◆ **WHAT TO PRODUCE**
Return the lines below exactly, from the first one through the line that has "VI: Public Domain.". Leave out everything after it.

◆ **PROVIDED RECORDS**
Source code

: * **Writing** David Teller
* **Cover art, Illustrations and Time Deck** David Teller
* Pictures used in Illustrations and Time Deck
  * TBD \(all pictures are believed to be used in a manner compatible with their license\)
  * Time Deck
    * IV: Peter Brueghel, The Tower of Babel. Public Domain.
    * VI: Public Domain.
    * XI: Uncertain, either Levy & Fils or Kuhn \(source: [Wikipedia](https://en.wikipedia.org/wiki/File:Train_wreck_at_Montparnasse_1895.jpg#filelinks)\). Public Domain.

◆ **REPLY**
Source code

: * **Writing** David Teller
* **Cover art, Illustrations and Time Deck** David Teller
* Pictures used in Illustrations and Time Deck
  * TBD \(all pictures are believed to be used in a manner compatible with their license\)
  * Time Deck
    * IV: Peter Brueghel, The Tower of Babel. Public Domain.
    * VI: Public Domain.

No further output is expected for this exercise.